Topology proof: dense sets and no trivial intersection

Question

I was wondering if this proof of this basic topological result concerning the closure works.

Proposition: Let $A \subseteq (X,\tau)$. Then, $A$ is dense in $X$ if and only if every non-empty open subset of $X$ intersects $A$ non trivially.

Proof:
[only if] Assume that $A$ is dense in $X$. This means that $A \cup A' = X$, where $A'$ denotes the set of all the limit points of $A$. Let $G \in \tau$ be non-empty. Thus, $G \subseteq (A \cup A') = X$. Hence, either $G \cap A \neq \varnothing$, which establishes the result, or $G \cap A' \neq \varnothing$, which leads to a contradiction.

[if] Assume that $A$ is not dense in $X$. Thus, there is a $x^* \in X \setminus (A \cup A')$. Notice, that $X \setminus (A \cup A')$ is open, because $A \cup A'$ is closed, and it is not empty. Hence, we can conclude by realizing that $X \setminus (A \cup A') \cap A = \varnothing$, which completes the proof. $\square$

It is one of the first proofs I attempt in topology, and I am not planning to see how it is proved in the book I am reading (unless you answer me that my proof is completely wrong).

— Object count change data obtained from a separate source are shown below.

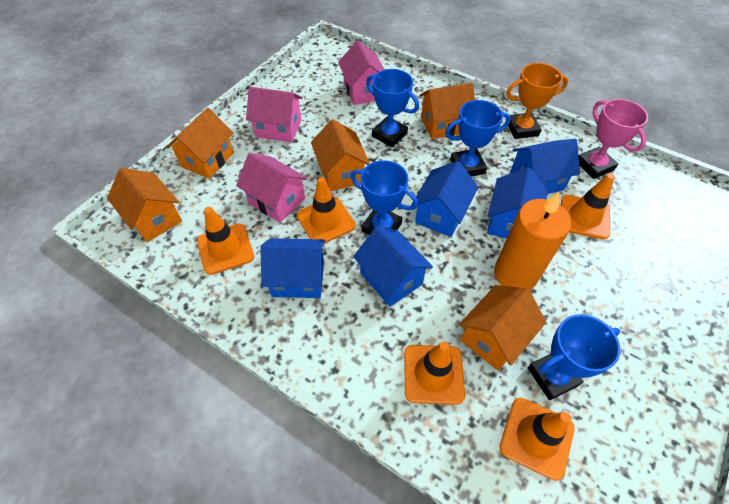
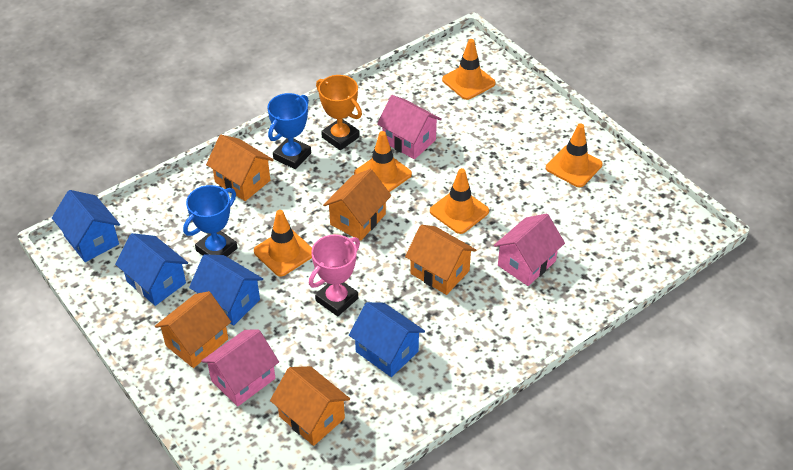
blue house: [260,238,325,298] [353,226,433,307] [411,161,478,237] [487,167,548,239] [510,139,580,194] = 5 -> [52,190,120,262] [115,233,188,306] [189,254,263,326] [349,302,425,377] = 4
blue trophy: [351,160,418,235] [366,69,419,147] [445,100,511,177] [528,314,620,400] = 4 -> [183,185,237,257] [267,93,311,169] = 2
orange candle: [494,192,571,290] = 1 -> none = 0

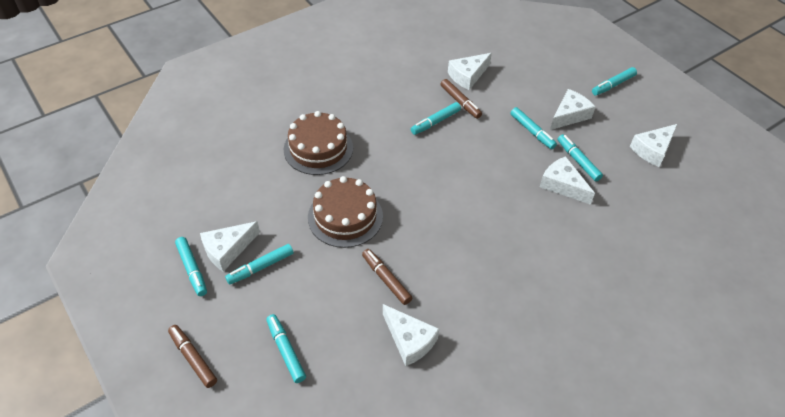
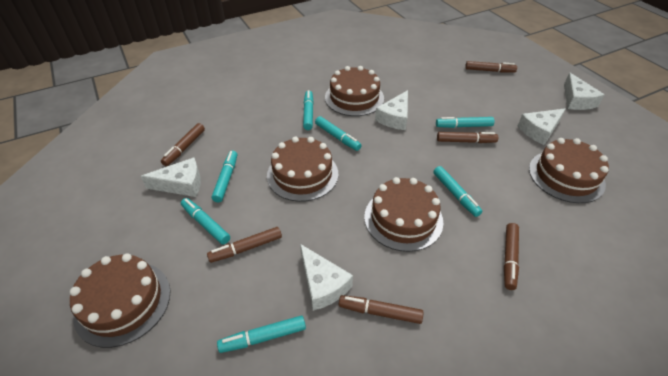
brown cake: [284,111,353,175] [308,176,383,248] = 2 -> [70,253,170,348] [267,136,338,202] [325,66,384,116] [364,177,443,252] [529,138,609,203] = 5
brown marker: [168,325,217,388] [362,249,412,305] [441,79,482,119] = 3 -> [161,123,205,166] [207,227,282,263] [339,295,423,324] [437,132,498,143] [465,61,517,72] [504,223,519,290] = 6
white cheese: [200,221,260,272] [383,304,439,366] [448,53,492,90] [540,156,595,205] [550,89,596,130] [630,124,677,167] = 6 -> [141,157,201,197] [300,244,353,311] [375,90,408,130] [518,108,566,145] [564,72,605,110] = 5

Thus, I am really looking forward to any feedback, also contentwise.

Thank you for you time.

Answer 1

Why does $G\cap A'\ne \emptyset$ leads to a contradiction? We know that $$G\cap A = \emptyset \implies G\subseteq A' - A$$ but you have to say something more in order to reach the absurd (unless you're using some propositions you proved earlier)

The rest is Ok.

Answer 2

I think what you want to say instead is that either $G\cap A\neq 0$ which establishes the result, or else we would have both $G\cap A'\neq 0$ and $G\subseteq X\setminus A$. But since G is open, $G\subseteq X\setminus A\Rightarrow G\subseteq X\setminus \bar{A}$ which contradicts $G\cap A'\neq 0$.